[Task requirements]: From first line to last, copy the listing exactly and omit its pictures.

[Given material]:
--------
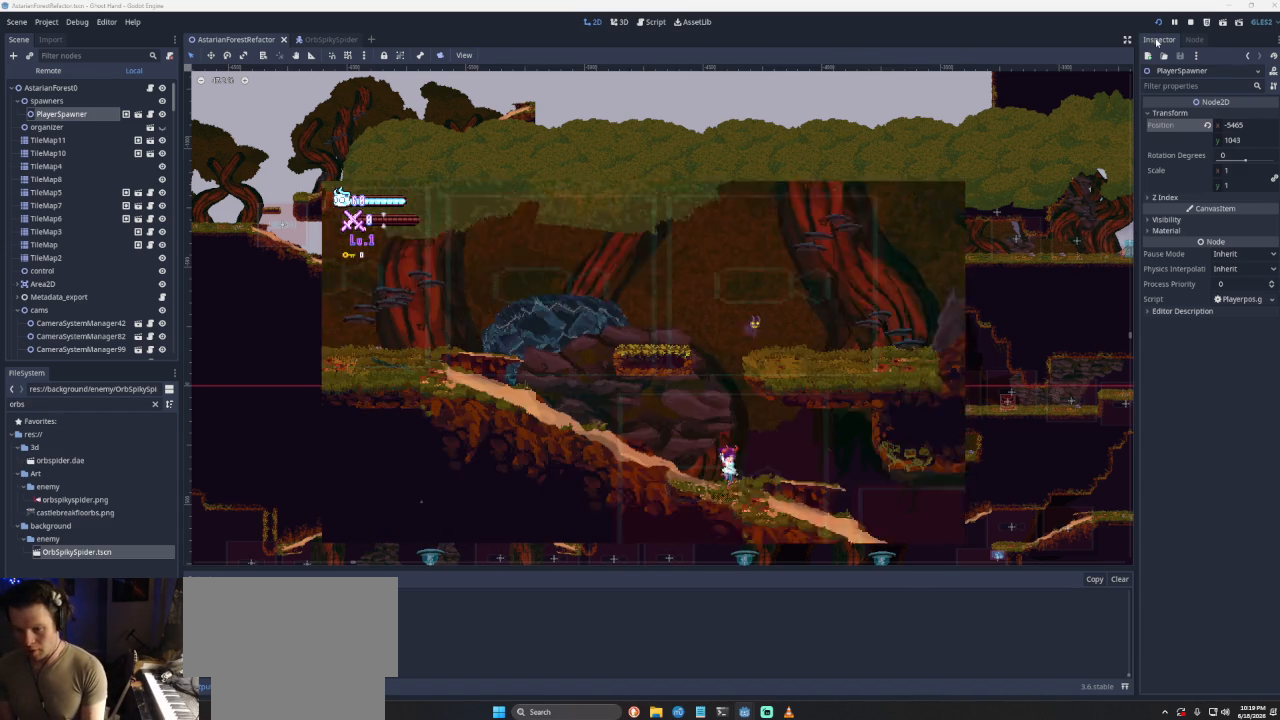
{"buttons": [], "left_stick": "right", "right_stick": "center", "events": [[500, "left_stick", "right"]]}
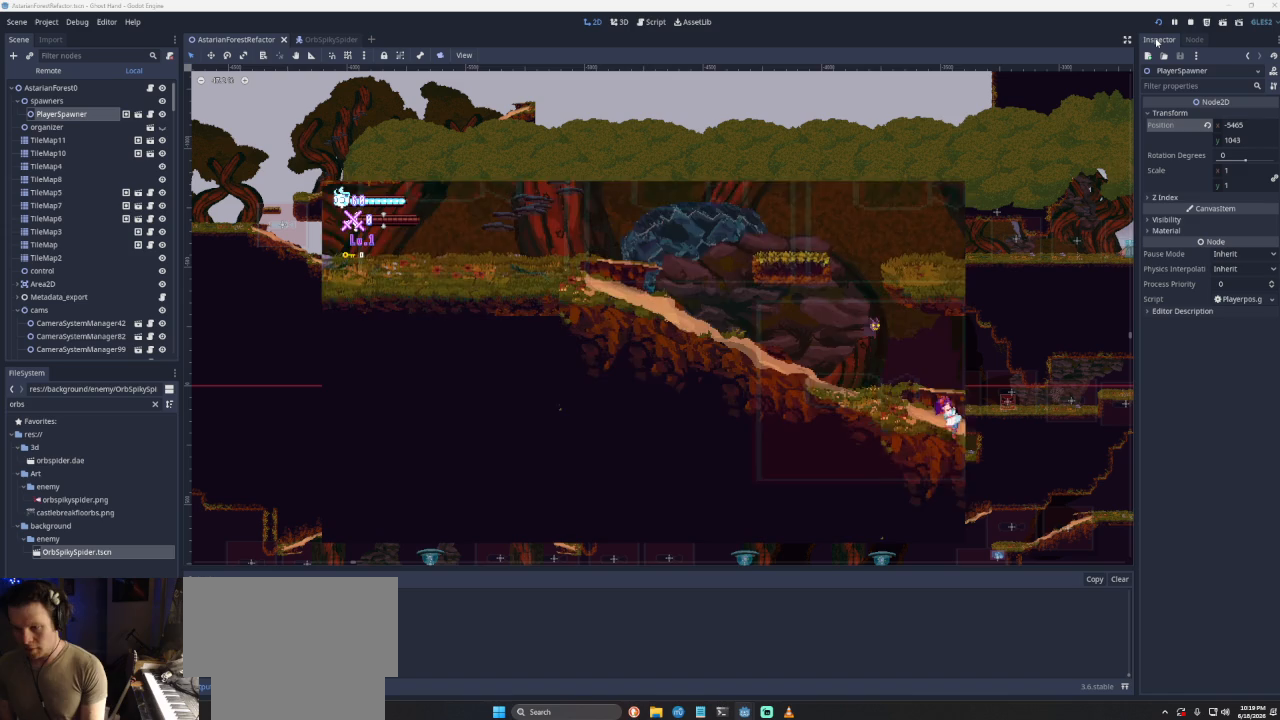
{"buttons": [], "left_stick": "right", "right_stick": "center", "events": []}
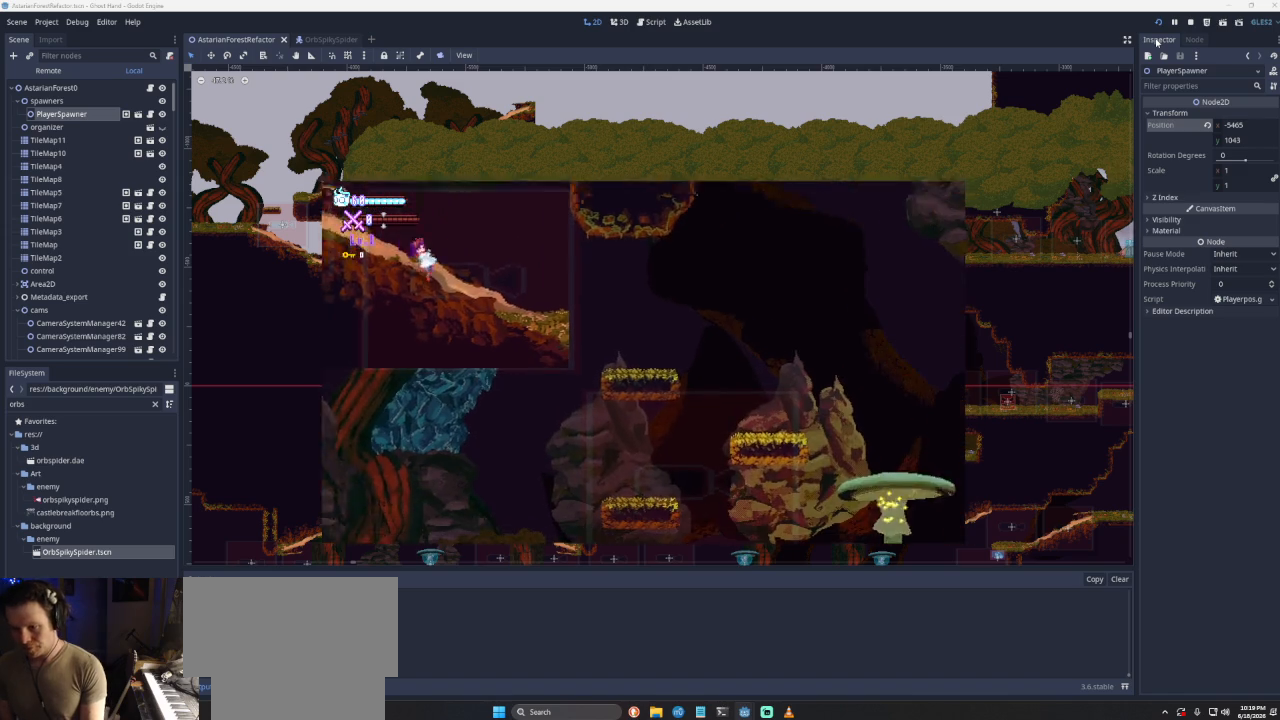
{"buttons": [], "left_stick": "center", "right_stick": "center", "events": [[133, "left_stick", "center"]]}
--------
[Response]:
{"buttons": [], "left_stick": "right", "right_stick": "center", "events": [[500, "left_stick", "right"]]}
{"buttons": [], "left_stick": "right", "right_stick": "center", "events": []}
{"buttons": [], "left_stick": "center", "right_stick": "center", "events": [[133, "left_stick", "center"]]}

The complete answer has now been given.